■ Stored data entries
========================================================================

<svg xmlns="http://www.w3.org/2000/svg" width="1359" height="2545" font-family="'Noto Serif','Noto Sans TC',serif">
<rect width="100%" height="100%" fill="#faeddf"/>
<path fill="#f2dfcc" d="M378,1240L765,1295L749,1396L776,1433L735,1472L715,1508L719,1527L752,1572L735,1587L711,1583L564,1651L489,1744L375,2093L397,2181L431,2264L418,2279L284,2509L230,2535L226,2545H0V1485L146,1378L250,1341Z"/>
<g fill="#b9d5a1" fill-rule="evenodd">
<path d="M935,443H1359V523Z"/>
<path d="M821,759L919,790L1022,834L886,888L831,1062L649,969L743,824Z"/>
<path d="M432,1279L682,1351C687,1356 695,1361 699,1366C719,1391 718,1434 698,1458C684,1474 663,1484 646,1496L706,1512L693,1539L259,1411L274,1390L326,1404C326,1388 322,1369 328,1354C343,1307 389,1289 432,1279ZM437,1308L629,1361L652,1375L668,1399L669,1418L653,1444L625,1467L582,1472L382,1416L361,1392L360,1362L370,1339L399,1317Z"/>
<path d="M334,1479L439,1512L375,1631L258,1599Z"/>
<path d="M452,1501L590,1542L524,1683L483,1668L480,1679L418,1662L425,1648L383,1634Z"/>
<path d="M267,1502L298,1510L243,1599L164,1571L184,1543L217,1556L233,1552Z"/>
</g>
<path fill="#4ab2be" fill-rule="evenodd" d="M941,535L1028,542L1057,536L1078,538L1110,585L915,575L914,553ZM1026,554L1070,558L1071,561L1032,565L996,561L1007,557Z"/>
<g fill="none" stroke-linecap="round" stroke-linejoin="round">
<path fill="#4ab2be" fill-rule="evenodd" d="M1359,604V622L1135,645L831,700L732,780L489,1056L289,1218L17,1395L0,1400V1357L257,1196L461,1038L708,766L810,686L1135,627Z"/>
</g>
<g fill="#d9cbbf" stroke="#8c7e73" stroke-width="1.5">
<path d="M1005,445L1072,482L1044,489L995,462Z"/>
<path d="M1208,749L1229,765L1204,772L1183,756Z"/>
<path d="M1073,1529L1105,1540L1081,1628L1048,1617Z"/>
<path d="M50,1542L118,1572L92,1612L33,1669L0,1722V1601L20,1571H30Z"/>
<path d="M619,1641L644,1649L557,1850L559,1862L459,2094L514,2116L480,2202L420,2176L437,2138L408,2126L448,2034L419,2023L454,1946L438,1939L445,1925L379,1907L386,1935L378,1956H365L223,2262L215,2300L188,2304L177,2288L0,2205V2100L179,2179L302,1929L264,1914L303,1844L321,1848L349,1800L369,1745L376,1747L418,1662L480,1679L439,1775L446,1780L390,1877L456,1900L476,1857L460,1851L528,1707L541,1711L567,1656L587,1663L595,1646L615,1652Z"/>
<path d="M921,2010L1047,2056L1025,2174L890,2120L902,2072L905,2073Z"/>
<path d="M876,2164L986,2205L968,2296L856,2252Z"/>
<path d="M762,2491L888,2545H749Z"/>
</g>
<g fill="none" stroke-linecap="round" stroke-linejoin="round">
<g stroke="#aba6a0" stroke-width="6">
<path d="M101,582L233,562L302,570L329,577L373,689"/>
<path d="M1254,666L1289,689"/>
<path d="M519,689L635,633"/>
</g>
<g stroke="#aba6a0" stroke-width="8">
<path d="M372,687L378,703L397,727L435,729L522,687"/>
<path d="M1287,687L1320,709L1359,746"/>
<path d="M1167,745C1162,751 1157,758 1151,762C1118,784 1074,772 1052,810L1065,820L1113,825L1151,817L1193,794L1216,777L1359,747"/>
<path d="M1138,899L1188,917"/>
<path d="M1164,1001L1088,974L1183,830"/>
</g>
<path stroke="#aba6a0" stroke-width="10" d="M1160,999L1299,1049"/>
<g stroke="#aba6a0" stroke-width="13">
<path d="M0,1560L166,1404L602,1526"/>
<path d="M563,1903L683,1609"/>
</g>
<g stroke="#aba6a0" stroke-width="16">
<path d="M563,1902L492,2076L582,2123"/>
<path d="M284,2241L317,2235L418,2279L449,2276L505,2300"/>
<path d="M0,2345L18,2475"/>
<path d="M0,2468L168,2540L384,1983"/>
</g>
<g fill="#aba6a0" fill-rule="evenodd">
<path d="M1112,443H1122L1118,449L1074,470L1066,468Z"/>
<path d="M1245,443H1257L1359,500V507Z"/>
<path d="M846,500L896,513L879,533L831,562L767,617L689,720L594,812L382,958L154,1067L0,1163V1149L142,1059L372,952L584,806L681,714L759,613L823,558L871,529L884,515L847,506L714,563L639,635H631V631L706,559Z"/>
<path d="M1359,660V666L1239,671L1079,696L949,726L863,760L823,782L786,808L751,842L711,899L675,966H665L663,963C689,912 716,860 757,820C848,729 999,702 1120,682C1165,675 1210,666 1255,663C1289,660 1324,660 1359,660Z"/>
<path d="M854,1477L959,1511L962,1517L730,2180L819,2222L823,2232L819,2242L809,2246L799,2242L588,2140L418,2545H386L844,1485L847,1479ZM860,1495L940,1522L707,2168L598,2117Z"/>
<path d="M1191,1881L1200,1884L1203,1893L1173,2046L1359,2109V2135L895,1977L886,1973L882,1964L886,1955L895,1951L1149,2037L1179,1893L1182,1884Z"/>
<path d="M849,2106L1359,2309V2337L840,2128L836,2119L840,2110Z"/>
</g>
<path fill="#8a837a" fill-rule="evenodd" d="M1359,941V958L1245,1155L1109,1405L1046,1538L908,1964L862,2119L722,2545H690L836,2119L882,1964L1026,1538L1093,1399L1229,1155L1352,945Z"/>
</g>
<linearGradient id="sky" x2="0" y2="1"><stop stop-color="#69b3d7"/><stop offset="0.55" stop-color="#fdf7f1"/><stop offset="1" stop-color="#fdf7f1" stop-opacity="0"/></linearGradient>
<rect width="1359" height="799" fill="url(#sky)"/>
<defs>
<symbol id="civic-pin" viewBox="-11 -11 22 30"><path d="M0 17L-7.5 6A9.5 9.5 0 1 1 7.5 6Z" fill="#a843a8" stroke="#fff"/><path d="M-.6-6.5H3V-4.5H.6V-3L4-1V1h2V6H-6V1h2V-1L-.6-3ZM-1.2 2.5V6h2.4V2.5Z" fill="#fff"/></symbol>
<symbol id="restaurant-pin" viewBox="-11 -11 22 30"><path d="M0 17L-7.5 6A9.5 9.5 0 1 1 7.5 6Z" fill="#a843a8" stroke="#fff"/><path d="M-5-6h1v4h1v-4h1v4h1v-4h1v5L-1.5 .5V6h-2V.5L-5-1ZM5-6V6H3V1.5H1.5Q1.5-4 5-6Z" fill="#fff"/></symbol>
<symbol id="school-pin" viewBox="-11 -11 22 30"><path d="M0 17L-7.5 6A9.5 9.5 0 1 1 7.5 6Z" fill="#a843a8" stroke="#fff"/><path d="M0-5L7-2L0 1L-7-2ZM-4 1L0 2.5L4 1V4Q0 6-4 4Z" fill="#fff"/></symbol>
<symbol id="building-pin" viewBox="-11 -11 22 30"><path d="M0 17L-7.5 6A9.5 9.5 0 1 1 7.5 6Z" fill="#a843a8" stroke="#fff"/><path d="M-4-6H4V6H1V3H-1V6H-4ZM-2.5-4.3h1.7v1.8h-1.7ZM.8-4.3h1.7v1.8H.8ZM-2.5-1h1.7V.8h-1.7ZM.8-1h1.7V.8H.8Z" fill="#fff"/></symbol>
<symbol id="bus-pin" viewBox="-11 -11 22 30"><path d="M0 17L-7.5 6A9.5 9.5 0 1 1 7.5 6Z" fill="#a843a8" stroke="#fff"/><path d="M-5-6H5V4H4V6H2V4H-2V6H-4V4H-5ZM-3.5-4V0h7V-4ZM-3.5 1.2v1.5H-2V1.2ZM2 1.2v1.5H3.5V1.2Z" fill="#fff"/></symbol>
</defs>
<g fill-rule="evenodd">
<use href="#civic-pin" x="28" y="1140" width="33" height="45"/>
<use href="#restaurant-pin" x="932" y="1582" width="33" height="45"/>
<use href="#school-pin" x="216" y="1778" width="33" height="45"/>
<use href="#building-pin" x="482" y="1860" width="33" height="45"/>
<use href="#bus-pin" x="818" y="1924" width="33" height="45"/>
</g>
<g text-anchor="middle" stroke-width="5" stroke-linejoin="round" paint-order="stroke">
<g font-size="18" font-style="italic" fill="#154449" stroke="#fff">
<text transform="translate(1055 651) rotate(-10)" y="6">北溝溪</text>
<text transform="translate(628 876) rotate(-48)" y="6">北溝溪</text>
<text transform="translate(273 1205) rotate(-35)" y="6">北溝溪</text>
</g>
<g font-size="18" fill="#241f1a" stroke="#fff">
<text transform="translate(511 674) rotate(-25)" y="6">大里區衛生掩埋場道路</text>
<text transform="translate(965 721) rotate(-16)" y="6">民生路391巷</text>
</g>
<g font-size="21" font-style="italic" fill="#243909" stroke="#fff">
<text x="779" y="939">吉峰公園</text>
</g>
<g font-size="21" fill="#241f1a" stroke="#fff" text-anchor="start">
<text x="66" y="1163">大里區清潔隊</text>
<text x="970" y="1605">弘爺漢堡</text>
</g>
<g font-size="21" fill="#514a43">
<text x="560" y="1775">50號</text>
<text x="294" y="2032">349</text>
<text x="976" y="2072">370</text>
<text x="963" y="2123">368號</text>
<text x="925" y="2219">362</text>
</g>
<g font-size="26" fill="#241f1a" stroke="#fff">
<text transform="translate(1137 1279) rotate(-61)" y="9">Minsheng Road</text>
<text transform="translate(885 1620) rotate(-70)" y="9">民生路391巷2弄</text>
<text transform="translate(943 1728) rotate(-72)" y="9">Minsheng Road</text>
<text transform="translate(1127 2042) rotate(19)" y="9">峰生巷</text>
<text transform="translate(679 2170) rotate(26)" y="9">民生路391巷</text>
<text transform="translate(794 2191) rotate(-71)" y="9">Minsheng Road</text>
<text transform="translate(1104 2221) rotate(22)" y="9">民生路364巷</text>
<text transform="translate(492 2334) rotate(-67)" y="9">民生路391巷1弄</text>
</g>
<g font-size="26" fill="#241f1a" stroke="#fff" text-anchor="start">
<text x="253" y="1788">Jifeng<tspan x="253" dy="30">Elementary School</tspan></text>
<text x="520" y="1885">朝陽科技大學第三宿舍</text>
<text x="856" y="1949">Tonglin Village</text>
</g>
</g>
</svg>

========================================================================

■ The task
Lines above that include the string "civic" need to be copied.

■ Answer to the exercise
<symbol id="civic-pin" viewBox="-11 -11 22 30"><path d="M0 17L-7.5 6A9.5 9.5 0 1 1 7.5 6Z" fill="#a843a8" stroke="#fff"/><path d="M-.6-6.5H3V-4.5H.6V-3L4-1V1h2V6H-6V1h2V-1L-.6-3ZM-1.2 2.5V6h2.4V2.5Z" fill="#fff"/></symbol>
<use href="#civic-pin" x="28" y="1140" width="33" height="45"/>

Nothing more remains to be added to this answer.